Prometheus metrics and alerts

This is an overview of all the charms used in Charmed HPC that provide monitoring metrics and alerts for Prometheus, a metrics aggregator and alerts manager for applications.

All metrics and alerts can be viewed from Prometheus or from the Grafana web interface. See Integrate with Canonical Observability Stack for more information.

The following table lists all the charms on Charmed HPC that expose metrics and alerts to Prometheus, with their corresponding upstream documentation to know more about the metrics exported.

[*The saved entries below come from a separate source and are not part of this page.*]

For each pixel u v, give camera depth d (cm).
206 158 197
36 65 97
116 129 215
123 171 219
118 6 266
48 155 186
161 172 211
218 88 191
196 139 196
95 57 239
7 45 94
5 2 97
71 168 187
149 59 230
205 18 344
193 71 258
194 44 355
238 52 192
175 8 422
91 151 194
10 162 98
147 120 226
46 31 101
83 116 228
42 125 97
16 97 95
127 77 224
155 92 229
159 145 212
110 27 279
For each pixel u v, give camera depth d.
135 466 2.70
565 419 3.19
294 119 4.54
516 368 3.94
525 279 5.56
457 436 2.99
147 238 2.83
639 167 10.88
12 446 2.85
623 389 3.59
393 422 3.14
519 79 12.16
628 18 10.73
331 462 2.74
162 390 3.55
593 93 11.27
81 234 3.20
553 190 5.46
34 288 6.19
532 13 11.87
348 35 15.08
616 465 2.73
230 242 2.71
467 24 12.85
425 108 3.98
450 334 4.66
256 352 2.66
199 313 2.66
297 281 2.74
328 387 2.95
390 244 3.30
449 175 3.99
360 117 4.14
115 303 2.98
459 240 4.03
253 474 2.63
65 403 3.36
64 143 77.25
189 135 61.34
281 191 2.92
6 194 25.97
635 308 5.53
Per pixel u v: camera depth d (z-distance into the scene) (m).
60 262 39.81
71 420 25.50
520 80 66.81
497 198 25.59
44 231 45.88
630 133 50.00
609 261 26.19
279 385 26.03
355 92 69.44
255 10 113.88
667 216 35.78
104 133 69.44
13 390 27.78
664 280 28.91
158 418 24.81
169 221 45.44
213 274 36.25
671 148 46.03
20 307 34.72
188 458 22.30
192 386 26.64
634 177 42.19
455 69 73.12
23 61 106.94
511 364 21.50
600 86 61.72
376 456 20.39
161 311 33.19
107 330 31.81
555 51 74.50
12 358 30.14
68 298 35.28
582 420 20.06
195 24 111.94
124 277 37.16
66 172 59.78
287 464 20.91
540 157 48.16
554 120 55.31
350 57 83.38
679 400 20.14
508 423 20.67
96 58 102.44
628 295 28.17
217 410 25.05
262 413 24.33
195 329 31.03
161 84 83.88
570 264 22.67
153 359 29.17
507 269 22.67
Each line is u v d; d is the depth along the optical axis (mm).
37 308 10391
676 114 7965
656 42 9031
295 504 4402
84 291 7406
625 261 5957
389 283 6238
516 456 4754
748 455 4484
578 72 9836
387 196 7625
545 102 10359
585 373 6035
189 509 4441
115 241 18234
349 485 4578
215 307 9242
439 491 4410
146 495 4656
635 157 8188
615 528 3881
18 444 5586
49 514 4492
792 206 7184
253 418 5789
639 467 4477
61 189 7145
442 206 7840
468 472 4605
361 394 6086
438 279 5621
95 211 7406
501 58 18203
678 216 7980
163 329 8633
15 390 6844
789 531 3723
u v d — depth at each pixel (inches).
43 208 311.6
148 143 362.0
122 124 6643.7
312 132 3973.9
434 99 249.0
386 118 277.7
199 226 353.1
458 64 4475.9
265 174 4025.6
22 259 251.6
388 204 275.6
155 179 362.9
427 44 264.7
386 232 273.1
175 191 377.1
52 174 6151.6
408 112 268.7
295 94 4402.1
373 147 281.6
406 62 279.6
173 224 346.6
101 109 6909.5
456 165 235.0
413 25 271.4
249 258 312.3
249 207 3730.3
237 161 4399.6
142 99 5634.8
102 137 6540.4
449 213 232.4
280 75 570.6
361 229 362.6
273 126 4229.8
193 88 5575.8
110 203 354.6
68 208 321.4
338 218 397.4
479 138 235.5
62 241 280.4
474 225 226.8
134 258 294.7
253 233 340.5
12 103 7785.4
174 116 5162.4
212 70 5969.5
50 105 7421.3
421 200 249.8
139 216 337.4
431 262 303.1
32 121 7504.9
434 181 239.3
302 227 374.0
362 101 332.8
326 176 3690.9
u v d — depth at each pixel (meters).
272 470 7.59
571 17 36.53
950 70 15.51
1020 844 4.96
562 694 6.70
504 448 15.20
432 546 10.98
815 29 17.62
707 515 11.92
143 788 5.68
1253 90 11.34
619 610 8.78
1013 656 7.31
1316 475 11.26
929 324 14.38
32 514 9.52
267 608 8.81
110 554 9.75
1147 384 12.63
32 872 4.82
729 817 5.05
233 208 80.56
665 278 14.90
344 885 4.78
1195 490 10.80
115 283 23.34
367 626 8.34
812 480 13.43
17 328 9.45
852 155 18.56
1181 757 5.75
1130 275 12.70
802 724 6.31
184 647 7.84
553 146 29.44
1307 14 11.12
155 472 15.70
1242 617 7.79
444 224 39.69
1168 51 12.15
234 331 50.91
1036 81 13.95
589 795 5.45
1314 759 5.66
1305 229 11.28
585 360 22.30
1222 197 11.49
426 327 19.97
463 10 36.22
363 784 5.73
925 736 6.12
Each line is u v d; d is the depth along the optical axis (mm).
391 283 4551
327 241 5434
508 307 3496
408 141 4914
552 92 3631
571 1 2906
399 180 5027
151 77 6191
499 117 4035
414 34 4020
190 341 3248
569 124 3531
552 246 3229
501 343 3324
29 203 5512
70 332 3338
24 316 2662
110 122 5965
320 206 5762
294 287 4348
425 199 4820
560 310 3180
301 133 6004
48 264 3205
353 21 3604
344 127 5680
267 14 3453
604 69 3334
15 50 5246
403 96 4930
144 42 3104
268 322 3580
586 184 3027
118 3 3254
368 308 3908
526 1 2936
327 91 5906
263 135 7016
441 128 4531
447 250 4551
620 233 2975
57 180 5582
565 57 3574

The last column shows the corresponding query to list the exported metrics in Prometheus or the Grafana UI.

charm

upstream docs

query

slurmctld

Documentation

{juju_charm="slurmctld"}

mysql

Documentation

{juju_charm="mysql"}

postgresql-k8s

Documentation

{juju_charm="postgresql-k8s"}

glauth-k8s

Documentation

{juju_charm="glauth-k8s"}

traefik-k8s

Documentation

{juju_charm="traefik-k8s"}

Slurmctld

The slurmctld charm exposes metrics related to:

  • Resource usage per partition, account or user.

  • Jobs statuses.

  • RPC messages for slurmctld.

  • Prometheus Slurm Exporter statistics.